I do like Tim Winton - every book different, every tale believable, and just an all round good story teller. This one is so believable that you find yourself saying "no!" under your breath as you read.
Tom Keeley had a reputation - that is until he lost his mind, his marriage and then his job, and now he has nothing and wants to keep it that way. He's bought himself a cheap top floor ex-authority flat in a ten story block and there he is, drinking too much, taking a cocktail of painkillers and sleeping tablets every day. He has little episodes of blankness, often awaking on the floor or walking somewhere in his city, Freemantle, Australia. This kind of loss of memory happens quite often - his mother is worried, his sister is worried. Tom is not. In fact he just wants to be left alone. And then one day he meets a woman who his parents saved from parental danger when he was a child. She has a child in tow now, her grandson. She works nights in a supermarket, and locks the kid in her flat. Tom soon makes friends with the boy, a bright but odd child, who is possibly on the low end of the Aspergers scale. Kai, the boy really takes to Tom - he is a hero to someone at least, even though that child is only six. And then, after he has sex with the boy's grandmother, worrying things start to happen, it seems that there is danger somewhere and Tom becomes desparately worried for the child's safety.

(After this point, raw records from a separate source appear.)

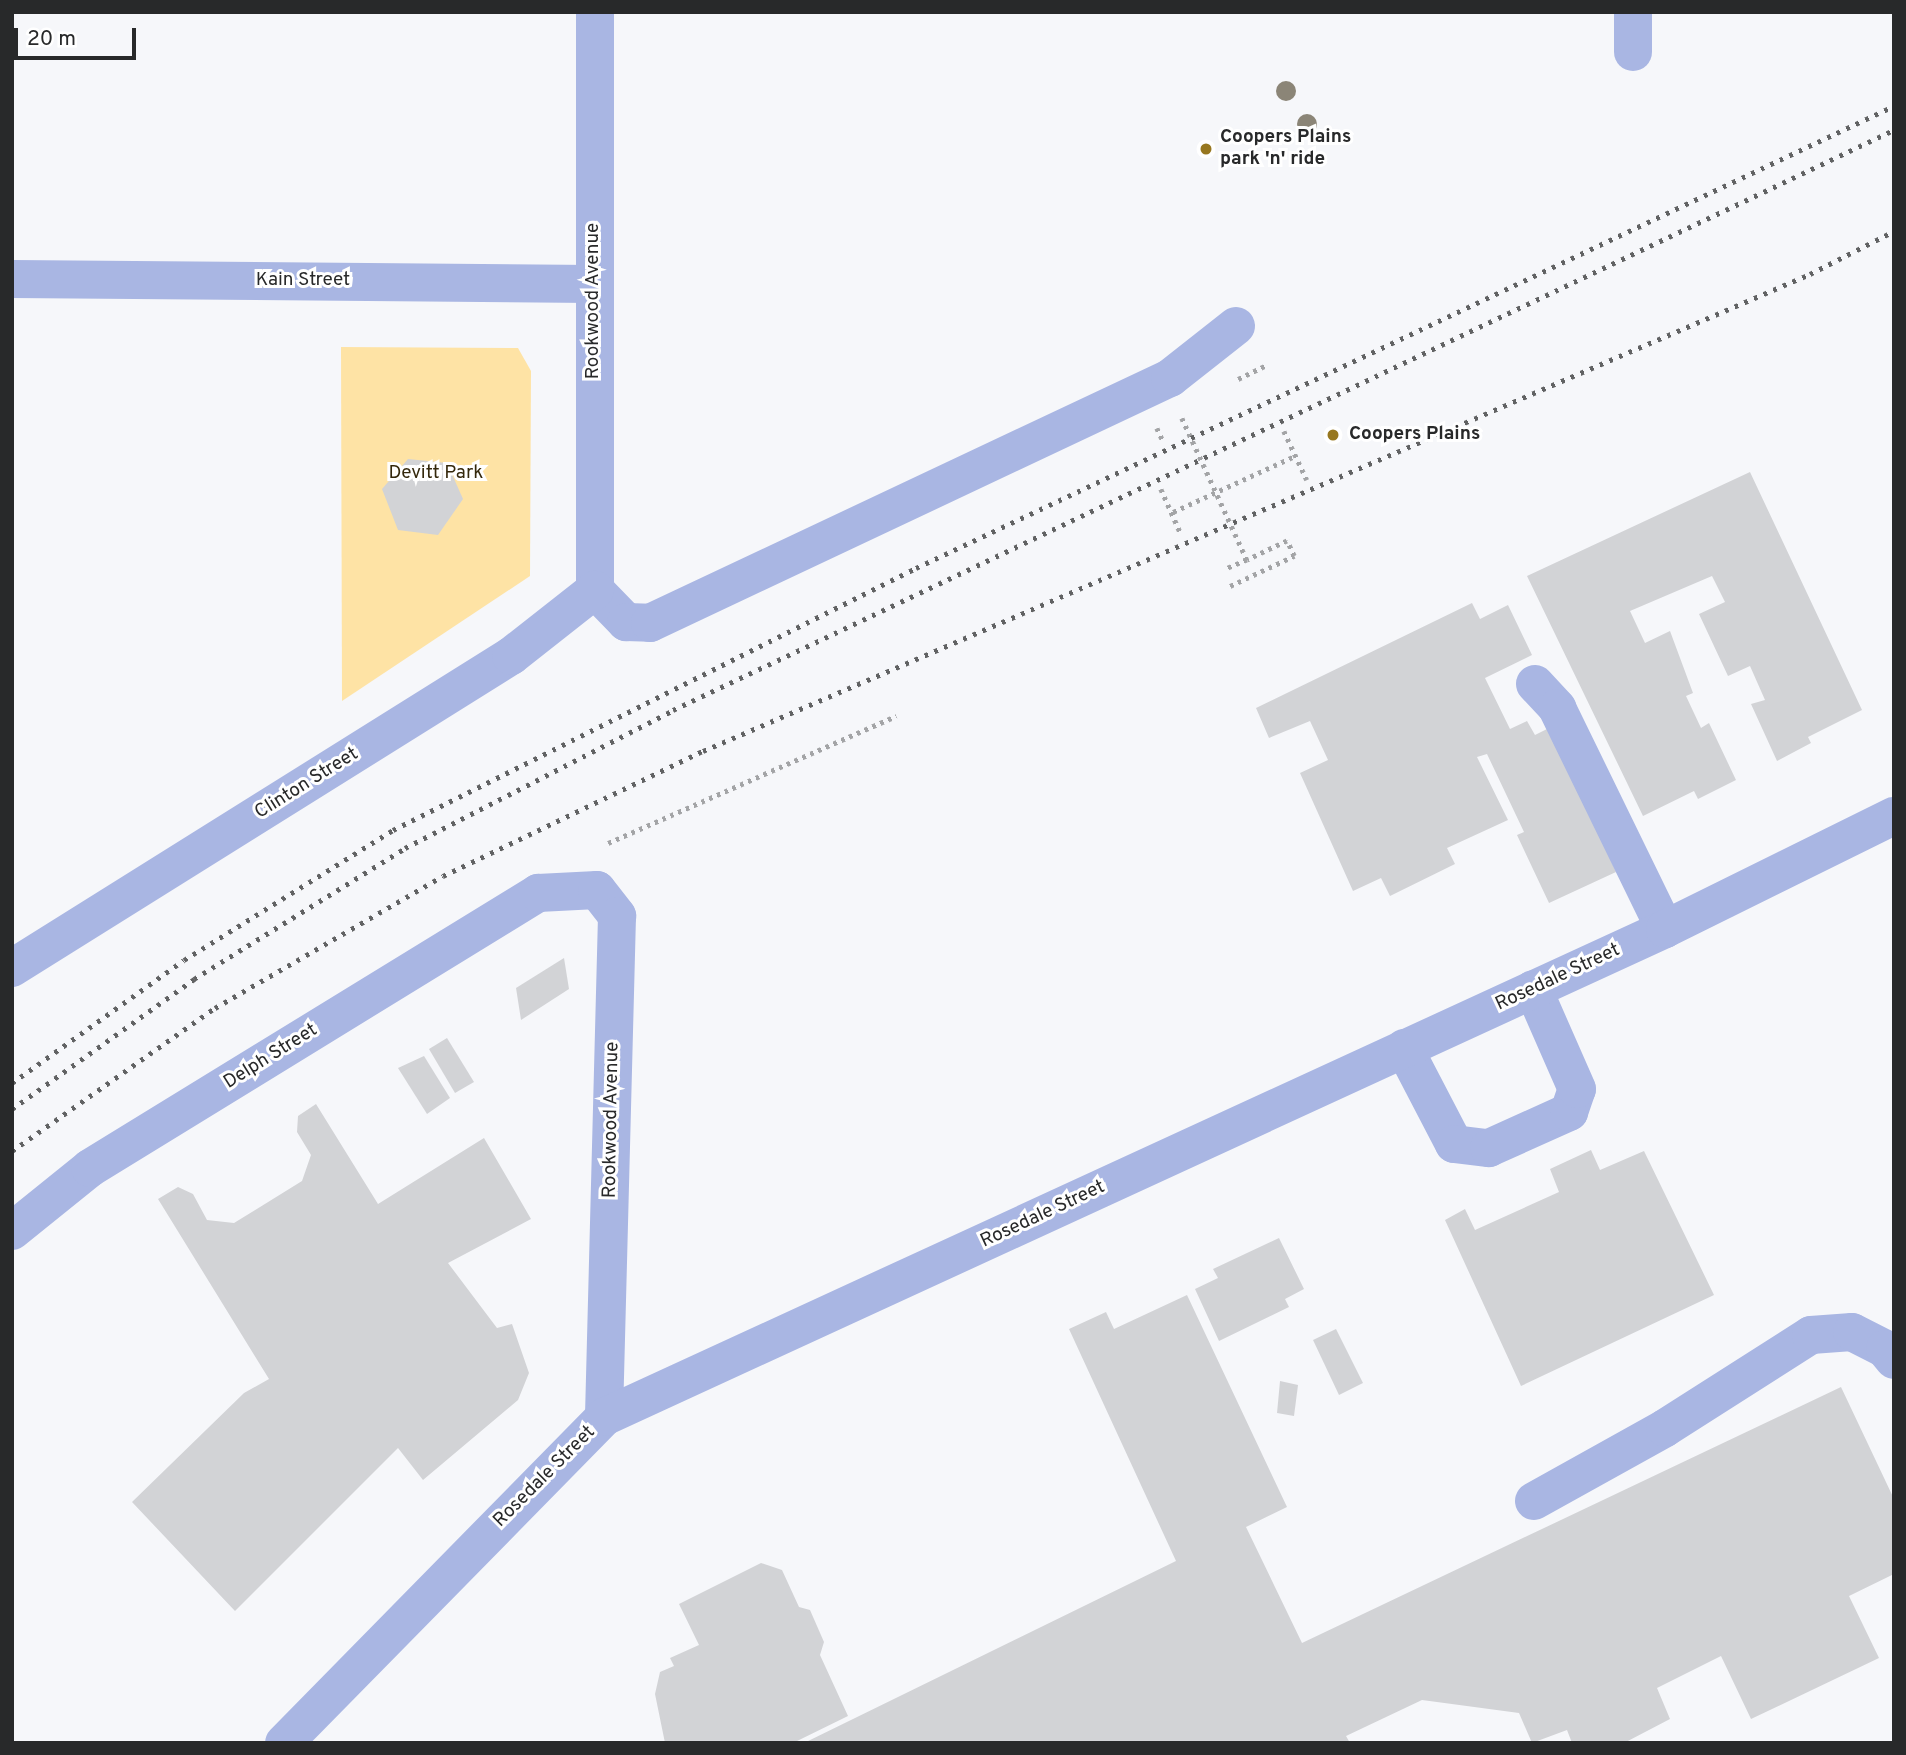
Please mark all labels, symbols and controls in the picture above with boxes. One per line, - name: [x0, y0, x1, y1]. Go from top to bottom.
- scale bar: [18, 14, 140, 58]
- text: 20 m: [27, 26, 76, 53]
- place label: Coopers Plains park 'n' ride: [1220, 127, 1351, 171]
- marker: Coopers Plains park 'n' ride: [1198, 141, 1214, 157]
- street label: Rookwood Avenue: [583, 222, 605, 380]
- street label: Kain Street: [256, 270, 350, 292]
- place label: Coopers Plains: [1349, 424, 1480, 446]
- marker: Coopers Plains: [1323, 425, 1343, 445]
- park label: Devitt Park: [389, 463, 483, 485]
- street label: Clinton Street: [251, 743, 363, 825]
- street label: Rosedale Street: [1492, 939, 1624, 1017]
- street label: Delph Street: [220, 1019, 322, 1095]
- street label: Rookwood Avenue: [599, 1041, 625, 1199]
- street label: Rosedale Street: [977, 1176, 1109, 1254]
- street label: Rosedale Street: [489, 1421, 601, 1533]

I jumped between believing that someone was running drugs, to blackmail, and various other causes of this sense of danger; and had to keep reading. Tom Keeley is a broken man, and during the reading of this tale you will find out some things about him and his family which perhaps explain a little, but not too much about what makes him what he has become. The sense of danger grows with every one of the short chapters, which make the book very easy to read, even late at night when you eyes are closing but you need "just another chapter". Not a thriller in the best seller/accepted sense of the word, but a book I needed to get to the end of as quickly as possible, to find out if Tom could ever really be the hero that Kai thinks he is. Great stuff, Tim Winton.